We may think of the Good as fundamental—as the generator, metaphorically at least, of all understanding (with knowledge) and action. How and why? Let us first address the ‘how’. In the immediate the good is concerned with what to do. But this requires us to know what is possible and what is feasible—i.e., the practical metaphysics—i.e., knowledge. But the practical metaphysics includes the tradition which includes morals which suggest action. Action leads to outcomes which we compare with and which also informs morals and knowledge. The completion of the cycle is part of a cyclic process toward the Good (which itself does not entail success for it may also lead to failure and dissolution but it is important that that is the best we have and if we do not succeed here and now there is and will be success somewhere in the universe with some other civilization approaching the good—but ‘we’ are connected to ‘them’ via soul; we grow but must be willing to accept going back to the beginning.). This ‘how’ is now seen also to be the ‘why’.
The process—the journey—is not one of ideas alone but one of ideas in interaction with action. At the edge of the ideas on the symbolic side, philosophy in interaction with science constitute the vanguard (it is the activities rather than the names that are significant). I will call this side Knowledge. On the side of action and icon there is what we have called Practice and Technology. I will now extend Practice to include Technology. So, then, on the side of action and icon there is Practice which includes Religion (as defined above), art, ritual, technology; and experiments with Being and conceptions regarding being. Thus the two sides of realization are Knowledge and Practice. There is a little arbitrariness here for knowledge is a kind of action and Practice includes elements such as art, technology, and religion that are not knowledge in its purest sense but do overlap knowledge in some sense whether pure as in ‘knowledge of’ or practical as in ‘know how’
The practical realist insists on focus on the world (this is good but to stop there is limiting); the idealist insists on the conceptual side (but to stop there is fantasy); the true realist sees the endeavor of being as the interactive and selective join of world and idea. Realism is being and beginning with the world but recognizing that the world is the world-mediated-by-ideas. We are able to say this without using the term ‘philosophy’ but as seen earlier there is an element of Knowledge, the one that emphasizes especially concepts on the edge of what we know, and that may be called philosophy. The entire way of realization and being—of Knowledge and Practice, of knowing and acting—may be described as analysis and synthesis of Being.

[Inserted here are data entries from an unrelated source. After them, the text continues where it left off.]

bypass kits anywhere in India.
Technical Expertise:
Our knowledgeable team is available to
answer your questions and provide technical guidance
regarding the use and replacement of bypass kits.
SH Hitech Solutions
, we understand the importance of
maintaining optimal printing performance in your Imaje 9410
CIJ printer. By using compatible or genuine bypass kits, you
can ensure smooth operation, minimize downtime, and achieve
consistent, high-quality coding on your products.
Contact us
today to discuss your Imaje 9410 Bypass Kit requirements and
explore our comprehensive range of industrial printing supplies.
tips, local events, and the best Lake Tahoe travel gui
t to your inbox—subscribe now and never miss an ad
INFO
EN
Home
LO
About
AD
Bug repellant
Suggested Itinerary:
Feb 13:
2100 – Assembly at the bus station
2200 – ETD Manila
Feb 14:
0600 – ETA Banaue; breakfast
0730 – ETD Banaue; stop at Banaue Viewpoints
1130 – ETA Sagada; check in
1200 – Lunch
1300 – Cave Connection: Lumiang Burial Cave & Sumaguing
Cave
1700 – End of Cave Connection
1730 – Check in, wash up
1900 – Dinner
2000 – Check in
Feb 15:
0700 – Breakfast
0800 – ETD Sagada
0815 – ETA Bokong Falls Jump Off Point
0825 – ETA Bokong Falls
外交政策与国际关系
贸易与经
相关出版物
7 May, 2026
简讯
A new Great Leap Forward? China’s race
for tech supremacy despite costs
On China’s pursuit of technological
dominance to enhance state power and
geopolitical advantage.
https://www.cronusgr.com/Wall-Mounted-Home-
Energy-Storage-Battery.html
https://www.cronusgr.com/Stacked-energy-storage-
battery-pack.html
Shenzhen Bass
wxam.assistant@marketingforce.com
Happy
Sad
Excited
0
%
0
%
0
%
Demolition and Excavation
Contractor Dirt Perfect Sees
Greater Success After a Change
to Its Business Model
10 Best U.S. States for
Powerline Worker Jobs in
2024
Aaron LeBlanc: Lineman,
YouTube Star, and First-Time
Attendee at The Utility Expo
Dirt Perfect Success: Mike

The following brief format is an aside to the main thrust of this article. I am more concerned here with the goal than with the form of psychology. That there are many forms of psychology—Eastern and Western and, within the west, the variety which includes structural, functional, psychoanalytic, behavioral, humanistic, modern academic and cognitive, and eclectic—suggests that we are far from a mature ‘science of mind’.
If the universe is ultimate and its realization while we are limited is eternal process then surely one goal of psychology is ‘living in the many worlds as one’.